Formidable was a word that came to mind at first glance; when he had still been a uniformed officer, just plain scary tended to be the more accurate description.
He was looking back at me with dark, questioning eyes that peered out of angularly defined features and natural reddish-tanned skin-unmistakable visual evidence of his full-blooded Native American heritage. His large hand was tucked beneath a shank of collar length, jet-black hair, and he was slowly massaging the back of his neck. This was a common mannerism of his, and it told me that his mind was doing far more behind those eyes than simply waiting for me to say something.
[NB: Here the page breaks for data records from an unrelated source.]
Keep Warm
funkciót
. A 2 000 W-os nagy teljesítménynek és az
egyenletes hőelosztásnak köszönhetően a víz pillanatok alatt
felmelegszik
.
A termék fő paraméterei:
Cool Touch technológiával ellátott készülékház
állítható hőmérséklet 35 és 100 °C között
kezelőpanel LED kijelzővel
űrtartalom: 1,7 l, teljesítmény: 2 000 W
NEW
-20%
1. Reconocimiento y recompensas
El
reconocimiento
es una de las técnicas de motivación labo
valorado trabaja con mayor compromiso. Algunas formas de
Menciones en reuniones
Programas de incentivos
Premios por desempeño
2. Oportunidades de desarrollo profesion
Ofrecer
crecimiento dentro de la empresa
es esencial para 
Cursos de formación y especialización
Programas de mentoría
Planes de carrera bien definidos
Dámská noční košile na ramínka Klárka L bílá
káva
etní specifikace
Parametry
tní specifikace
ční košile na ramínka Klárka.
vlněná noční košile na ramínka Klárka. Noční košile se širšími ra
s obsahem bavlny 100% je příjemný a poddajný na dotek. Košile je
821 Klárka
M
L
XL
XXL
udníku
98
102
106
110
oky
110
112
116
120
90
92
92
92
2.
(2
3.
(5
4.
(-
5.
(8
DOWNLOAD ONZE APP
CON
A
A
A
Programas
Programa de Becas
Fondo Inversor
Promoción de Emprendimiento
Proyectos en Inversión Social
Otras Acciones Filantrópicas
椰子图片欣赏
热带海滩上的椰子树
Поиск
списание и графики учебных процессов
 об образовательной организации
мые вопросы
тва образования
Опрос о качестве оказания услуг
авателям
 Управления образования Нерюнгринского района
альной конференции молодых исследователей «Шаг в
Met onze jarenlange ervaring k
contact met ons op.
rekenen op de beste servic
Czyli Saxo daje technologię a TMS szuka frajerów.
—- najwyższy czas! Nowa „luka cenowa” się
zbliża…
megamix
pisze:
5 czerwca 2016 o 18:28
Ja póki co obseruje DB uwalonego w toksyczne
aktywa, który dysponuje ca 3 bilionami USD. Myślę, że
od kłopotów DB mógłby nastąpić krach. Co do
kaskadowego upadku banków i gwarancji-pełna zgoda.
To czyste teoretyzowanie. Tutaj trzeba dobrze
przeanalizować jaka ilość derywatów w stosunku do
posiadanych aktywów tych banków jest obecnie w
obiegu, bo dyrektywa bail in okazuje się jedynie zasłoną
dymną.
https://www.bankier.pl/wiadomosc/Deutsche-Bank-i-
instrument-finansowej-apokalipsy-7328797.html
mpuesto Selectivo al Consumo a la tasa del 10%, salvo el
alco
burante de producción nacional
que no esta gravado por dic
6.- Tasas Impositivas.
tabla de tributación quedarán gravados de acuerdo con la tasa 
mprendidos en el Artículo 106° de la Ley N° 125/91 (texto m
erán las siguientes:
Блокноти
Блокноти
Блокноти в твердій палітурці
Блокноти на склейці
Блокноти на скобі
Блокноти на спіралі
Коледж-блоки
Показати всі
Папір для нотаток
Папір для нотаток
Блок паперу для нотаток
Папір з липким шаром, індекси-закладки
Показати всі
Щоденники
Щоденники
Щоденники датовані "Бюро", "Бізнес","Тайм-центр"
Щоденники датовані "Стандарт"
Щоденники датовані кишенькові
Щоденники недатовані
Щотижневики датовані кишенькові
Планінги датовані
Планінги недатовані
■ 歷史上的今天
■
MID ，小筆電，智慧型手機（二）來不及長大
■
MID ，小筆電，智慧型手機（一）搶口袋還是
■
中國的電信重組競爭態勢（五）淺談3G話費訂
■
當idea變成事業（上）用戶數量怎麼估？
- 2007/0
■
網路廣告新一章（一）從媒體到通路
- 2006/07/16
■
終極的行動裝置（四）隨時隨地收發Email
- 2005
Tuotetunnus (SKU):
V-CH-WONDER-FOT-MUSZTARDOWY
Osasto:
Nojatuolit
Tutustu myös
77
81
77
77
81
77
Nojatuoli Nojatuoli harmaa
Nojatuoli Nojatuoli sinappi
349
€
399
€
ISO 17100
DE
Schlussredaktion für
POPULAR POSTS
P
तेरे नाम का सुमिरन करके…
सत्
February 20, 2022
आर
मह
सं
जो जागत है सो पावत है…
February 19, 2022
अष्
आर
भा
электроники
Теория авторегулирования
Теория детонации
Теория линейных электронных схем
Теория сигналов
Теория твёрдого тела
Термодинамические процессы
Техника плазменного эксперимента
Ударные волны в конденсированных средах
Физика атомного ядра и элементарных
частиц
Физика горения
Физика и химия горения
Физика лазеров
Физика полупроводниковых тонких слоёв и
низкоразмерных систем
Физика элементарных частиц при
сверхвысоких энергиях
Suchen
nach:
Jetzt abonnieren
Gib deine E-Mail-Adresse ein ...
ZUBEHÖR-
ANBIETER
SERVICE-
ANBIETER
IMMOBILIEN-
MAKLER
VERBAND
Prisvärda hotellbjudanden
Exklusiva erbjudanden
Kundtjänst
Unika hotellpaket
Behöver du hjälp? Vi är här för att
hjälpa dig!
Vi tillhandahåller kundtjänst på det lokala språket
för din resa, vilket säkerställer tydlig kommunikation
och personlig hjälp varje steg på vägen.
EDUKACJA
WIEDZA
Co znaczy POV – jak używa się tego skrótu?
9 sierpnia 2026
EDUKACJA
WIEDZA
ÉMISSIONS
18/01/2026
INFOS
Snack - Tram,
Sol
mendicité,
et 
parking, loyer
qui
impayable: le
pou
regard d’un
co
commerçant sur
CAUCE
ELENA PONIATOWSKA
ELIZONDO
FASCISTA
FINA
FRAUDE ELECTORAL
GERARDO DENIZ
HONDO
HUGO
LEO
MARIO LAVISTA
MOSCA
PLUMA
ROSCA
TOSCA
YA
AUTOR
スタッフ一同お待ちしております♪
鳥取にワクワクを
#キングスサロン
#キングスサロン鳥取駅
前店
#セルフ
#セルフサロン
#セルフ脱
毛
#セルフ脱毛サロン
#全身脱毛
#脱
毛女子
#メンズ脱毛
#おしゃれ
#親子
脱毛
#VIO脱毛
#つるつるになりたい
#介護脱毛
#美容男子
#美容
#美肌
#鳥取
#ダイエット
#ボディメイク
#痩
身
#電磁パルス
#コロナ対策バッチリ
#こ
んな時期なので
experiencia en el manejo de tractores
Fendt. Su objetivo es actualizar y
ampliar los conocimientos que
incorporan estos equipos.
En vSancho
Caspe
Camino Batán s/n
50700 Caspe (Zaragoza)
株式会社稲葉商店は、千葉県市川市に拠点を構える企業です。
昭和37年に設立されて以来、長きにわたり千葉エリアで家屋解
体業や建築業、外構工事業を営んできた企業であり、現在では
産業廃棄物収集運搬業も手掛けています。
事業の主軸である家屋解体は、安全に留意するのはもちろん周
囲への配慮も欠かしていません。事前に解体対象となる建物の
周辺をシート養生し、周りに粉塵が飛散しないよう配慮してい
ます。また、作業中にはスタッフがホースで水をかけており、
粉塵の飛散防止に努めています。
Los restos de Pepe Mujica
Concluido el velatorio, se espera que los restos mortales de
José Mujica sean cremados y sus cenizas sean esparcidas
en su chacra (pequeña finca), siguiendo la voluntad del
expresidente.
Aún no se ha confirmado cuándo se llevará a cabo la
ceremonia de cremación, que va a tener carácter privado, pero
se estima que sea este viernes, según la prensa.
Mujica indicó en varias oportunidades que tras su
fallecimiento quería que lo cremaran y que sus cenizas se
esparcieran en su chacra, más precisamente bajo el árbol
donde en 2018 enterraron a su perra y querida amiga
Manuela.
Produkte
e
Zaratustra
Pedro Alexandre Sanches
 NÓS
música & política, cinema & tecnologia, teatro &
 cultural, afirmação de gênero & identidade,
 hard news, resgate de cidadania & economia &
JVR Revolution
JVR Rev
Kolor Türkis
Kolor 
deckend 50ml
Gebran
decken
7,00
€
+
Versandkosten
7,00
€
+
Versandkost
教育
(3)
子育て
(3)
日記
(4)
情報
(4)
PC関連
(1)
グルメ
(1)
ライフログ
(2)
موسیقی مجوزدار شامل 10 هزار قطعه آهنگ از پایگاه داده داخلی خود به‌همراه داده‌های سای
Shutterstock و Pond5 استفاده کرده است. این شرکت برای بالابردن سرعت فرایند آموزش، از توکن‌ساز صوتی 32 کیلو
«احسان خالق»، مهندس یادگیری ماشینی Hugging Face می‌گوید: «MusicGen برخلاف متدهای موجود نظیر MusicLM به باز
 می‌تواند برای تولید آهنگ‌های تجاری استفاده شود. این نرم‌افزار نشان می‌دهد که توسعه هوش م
I said something anyway. “Was there a Bible?”
While an outside observer might have found the question somewhat odd, it was something I was certain he had expected me to ask.
“Yeah, that’s what they said when they called,” he told me, giving a short nod to the affirmative as he spoke. “Bookmarked and highlighted.”
“Passage?”
My friend stopped massaging his neck long enough to thumb through a small notebook then read his shorthand back to me, “At the mouth of two witnesses, or three witnesses, shall he that is worthy of death be put to death; but at the mouth of one witness he shall not be put to death. Deuteronomy seventeen, six.”
“He’s working from his list again…” I muttered. “When you ID this guy, he’ll be someone that one of the original victims knew.”
“Yeah,” Ben agreed. “That’s kinda what we figured.”
The “he” I referred to was, of course, Eldon Andrew Porter. The list was exactly that, a list.